Mechanical Curator on Commons

The internet has been very enthralled by the British Library’s recent release of the Mechanical Curator collection: a million public-domain images extracted from digitised books, put online for people to identify and discover. The real delight is that we don’t know what’s in there – the images have been extracted and sorted by a computer, and human eyes may never have looked at them since they were scanned.

Image taken from page 171 of '[Seonee, or, camp life on the Satpura Range ... Illustrated by the author, etc.]'

I wasn’t directly involved with this – it was released after I left – but it was organised by former colleagues of mine, and I’ve worked on some other projects with the underlying Microsoft Books collection. It’s a great project, and all the more so for being a relatively incidental one. I’m really, really delighted to see it out there, and to see the outpouring of interest and support for it.

One of the questions that’s been asked is: why put them on Flickr and not Commons? The BL has done quite a bit of work with Wikimedia, and has used it as the primary way of distributing material in the past – see the Picturing Canada project – and so it might seem a natural home for a large release of public domain material.

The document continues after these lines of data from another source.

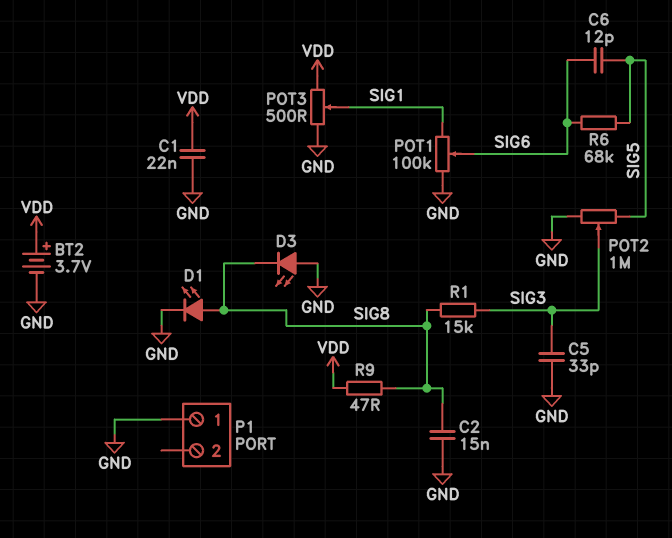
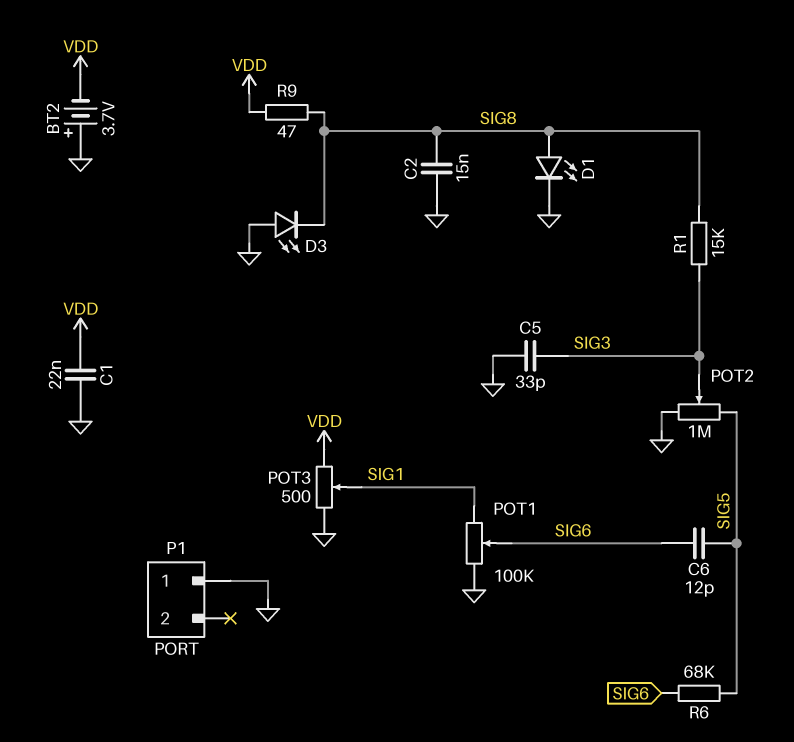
BT2: 3.7V (plus VDD, minus GND) -> 3.7V (plus GND, minus VDD)

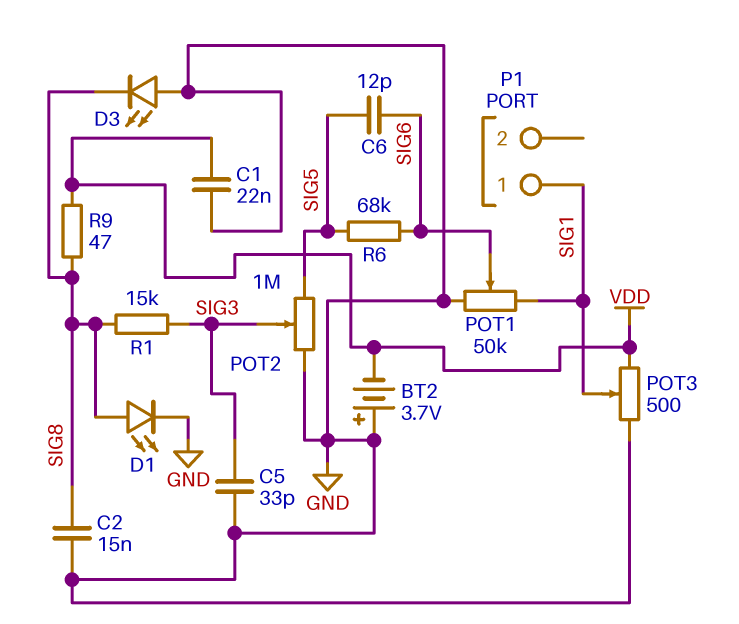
P1 pin 1: GND -> SIG1
POT1: 100k (GND, SIG1, wiper SIG6) -> 50k (GND, SIG1, wiper SIG6)

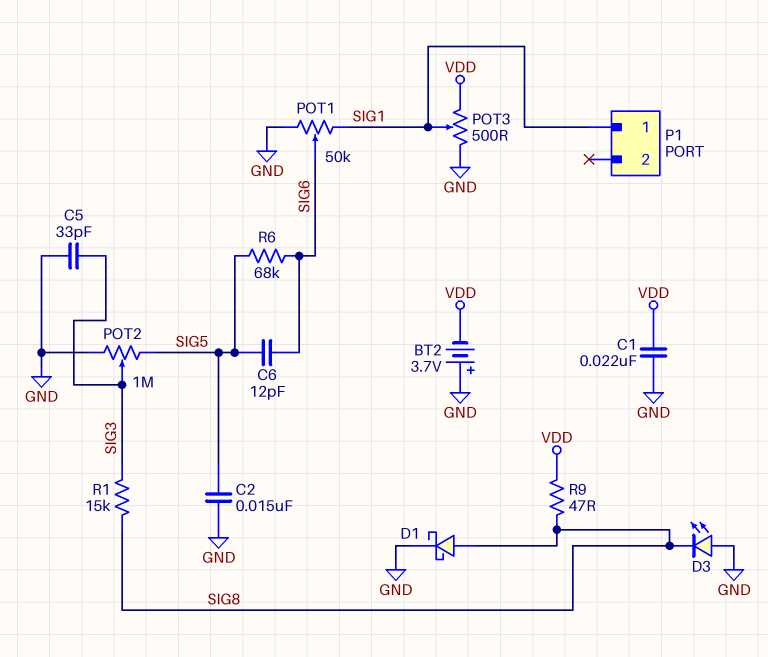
C2: 15nF (GND, SIG8) -> 15nF (GND, SIG5)
D1: LED (A SIG8, K GND) -> schottky (A SIG8, K GND)

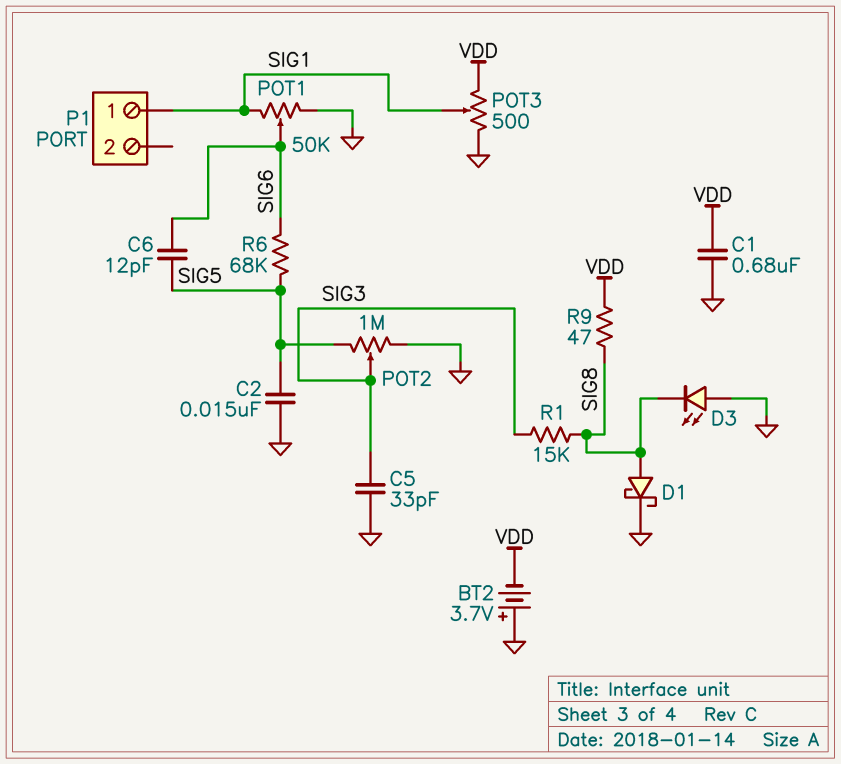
C1: 22nF (GND, VDD) -> 680nF (GND, VDD)

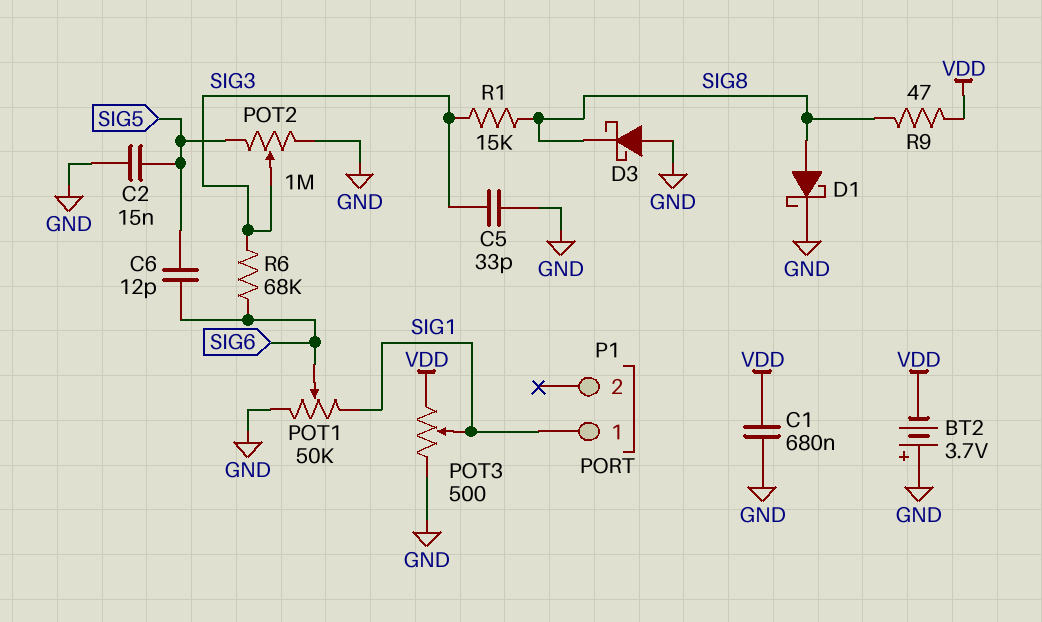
D3: LED (A GND, K SIG8) -> schottky (A GND, K SIG8)
R6: 68k (SIG5, SIG6) -> 68k (SIG3, SIG6)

The immediate answer is that Commons is a repository for, essentially, discoverable images. It’s structured with a discovery mechanism built around knowing that you need a picture of X, and finding it by search or by category browsing, which makes metadata essential. It’s not designed for serendipitous browsing, and not able to cope easily with large amounts of unsorted and unidentified material. (I think I can imagine the response were the community to discover 5% of the content of Commons was made up of undiscoverable, unlabelled content…) We have started looking at bringing it across, but on a small scale.

Putting a dump on archive.org has much the same problem – a lack of functional discoverability. There’s no way to casually browse material here, and it relies very much on metadata to make it accessible. If the metadata doesn’t exist, it’s useless.

And so: flickr. Flickr, unlike the repositories, is designed for casual discoverability, for browsing screenfuls of images, and for users to easily tag and annotate them – things that the others don’t easily offer. It’s by far the best environment of the three for engagement and discoverability, even if probably less useful for long-term storage.

This brings the question: should Commons be able to handle this use case? There’s a lot of work being done just now on the future of multimedia: will Commons in 2018 be able to handle the sort of large-scale donation that it would choke on in 2013? Should we be working to support discovery and description of unknown material, or should we be focusing on content which already has good metadata?